(REQUIREMENT): Copy every entry exactly as it stands, though any image it holds should stay out of the copy.
Top of EXCERPTED RECORDS
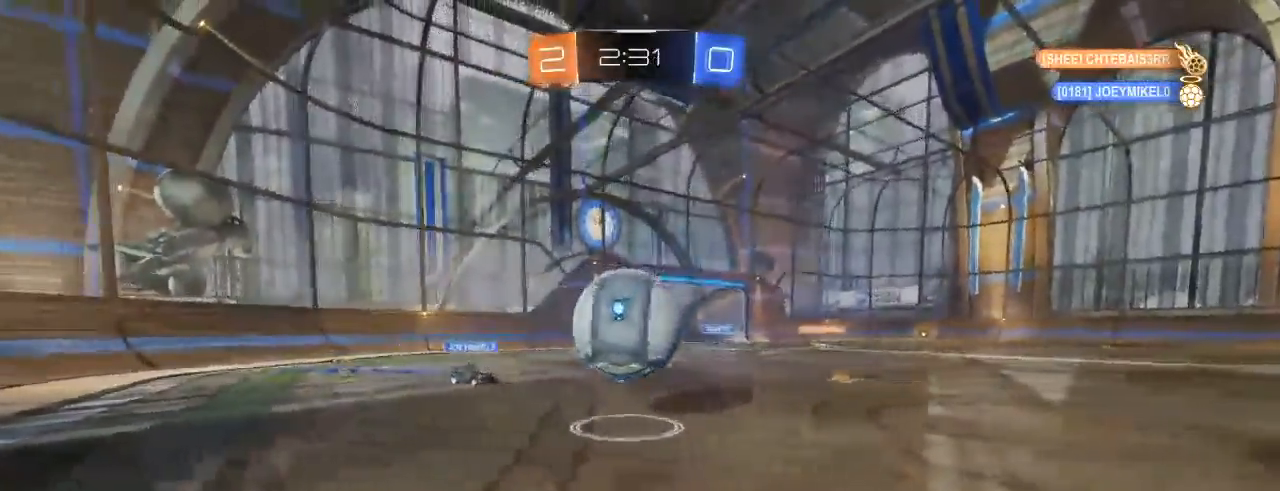
{"dt_ms": 500, "buttons": ["R2"], "left_stick": "right", "right_stick": "center", "events": [[117, "left_stick", "left"], [200, "B", "down"], [283, "left_stick", "right"], [350, "B", "up"]]}
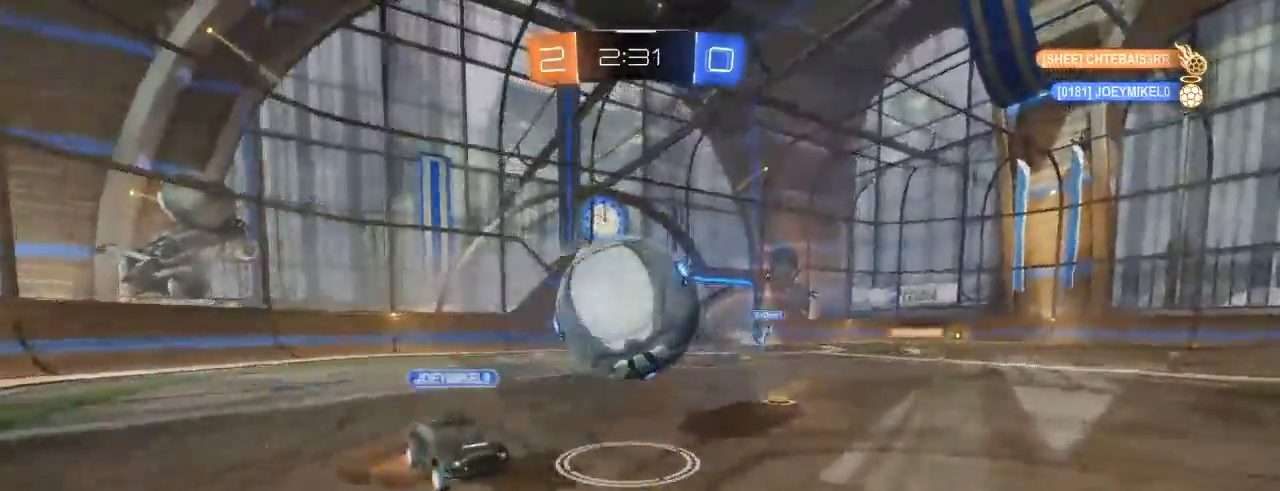
{"dt_ms": 500, "buttons": ["B", "R2"], "left_stick": "left", "right_stick": "center", "events": [[50, "left_stick", "center"], [83, "B", "down"], [100, "left_stick", "left"]]}
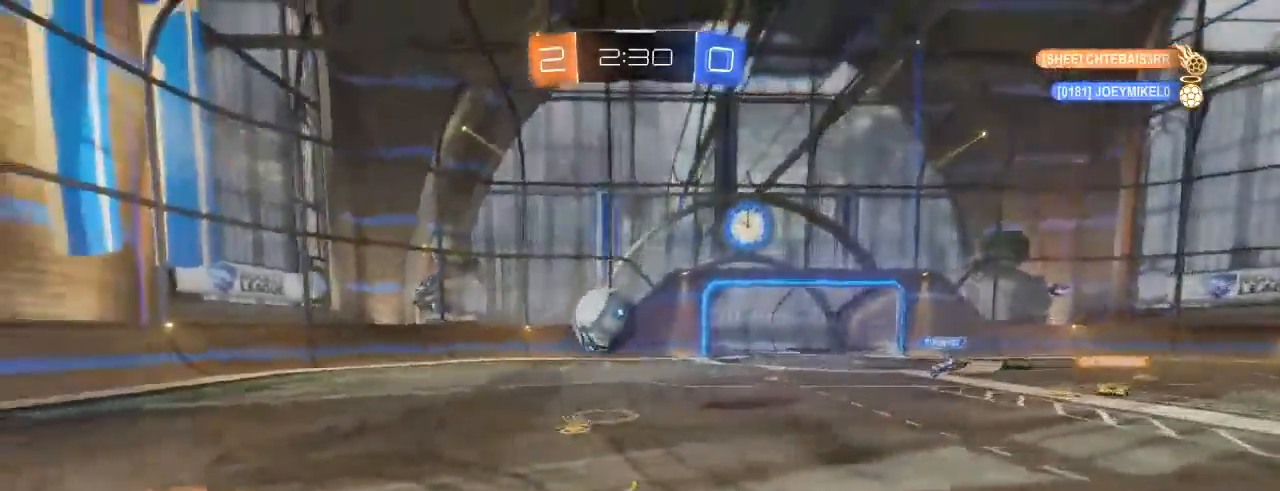
{"dt_ms": 500, "buttons": ["R2"], "left_stick": "right", "right_stick": "center", "events": [[17, "B", "up"], [250, "left_stick", "center"], [500, "left_stick", "right"]]}
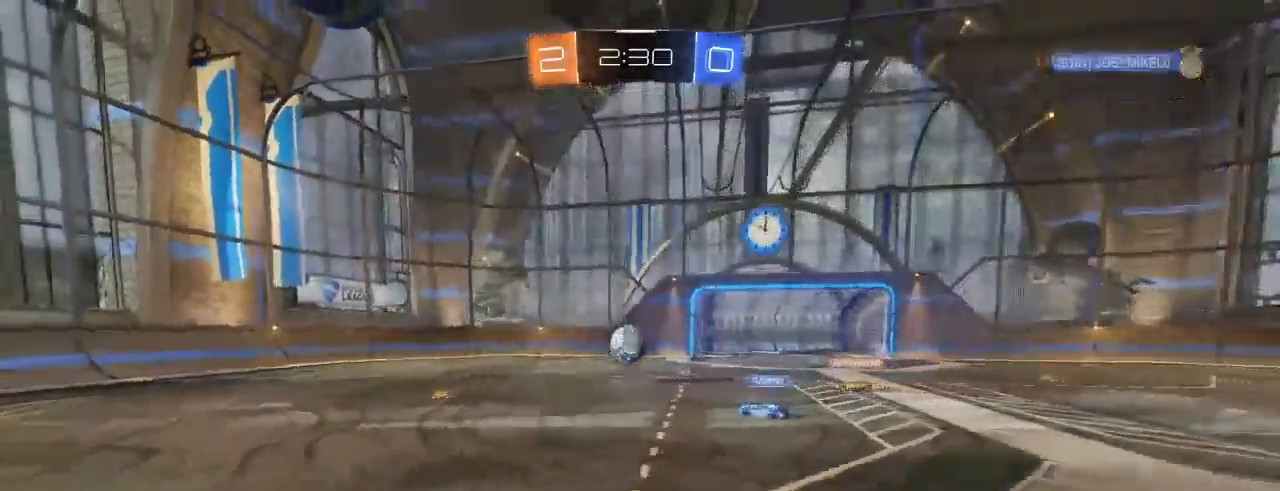
{"dt_ms": 500, "buttons": ["R2"], "left_stick": "right", "right_stick": "center", "events": []}
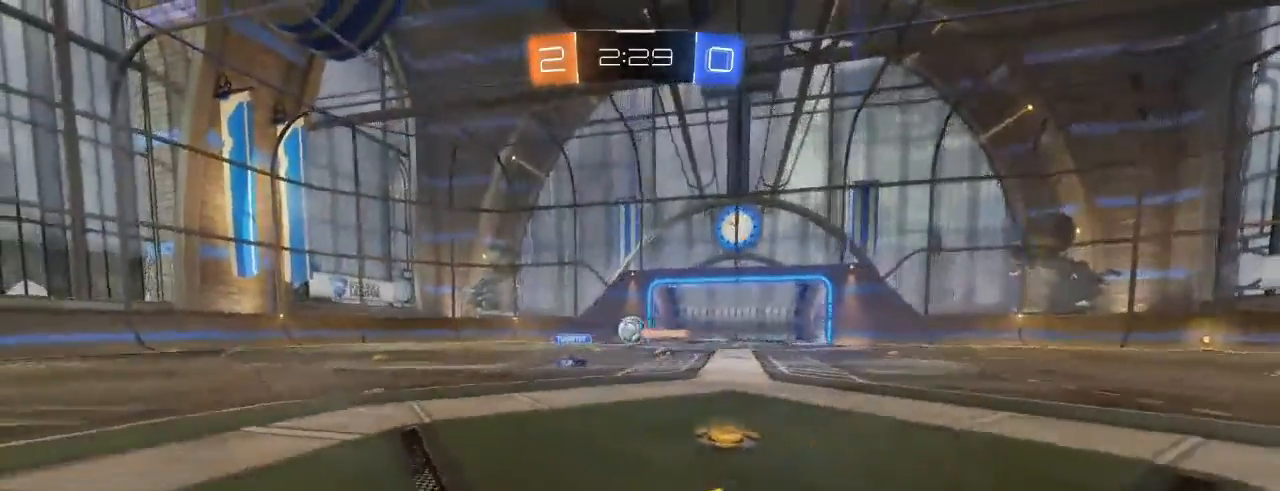
{"dt_ms": 500, "buttons": ["R2"], "left_stick": "right", "right_stick": "center", "events": []}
Bottom of EXCERPTED RECORDS
(RESULT BELOW):
{"dt_ms": 500, "buttons": ["R2"], "left_stick": "right", "right_stick": "center", "events": [[117, "left_stick", "left"], [200, "B", "down"], [283, "left_stick", "right"], [350, "B", "up"]]}
{"dt_ms": 500, "buttons": ["B", "R2"], "left_stick": "left", "right_stick": "center", "events": [[50, "left_stick", "center"], [83, "B", "down"], [100, "left_stick", "left"]]}
{"dt_ms": 500, "buttons": ["R2"], "left_stick": "right", "right_stick": "center", "events": [[17, "B", "up"], [250, "left_stick", "center"], [500, "left_stick", "right"]]}
{"dt_ms": 500, "buttons": ["R2"], "left_stick": "right", "right_stick": "center", "events": []}
{"dt_ms": 500, "buttons": ["R2"], "left_stick": "right", "right_stick": "center", "events": []}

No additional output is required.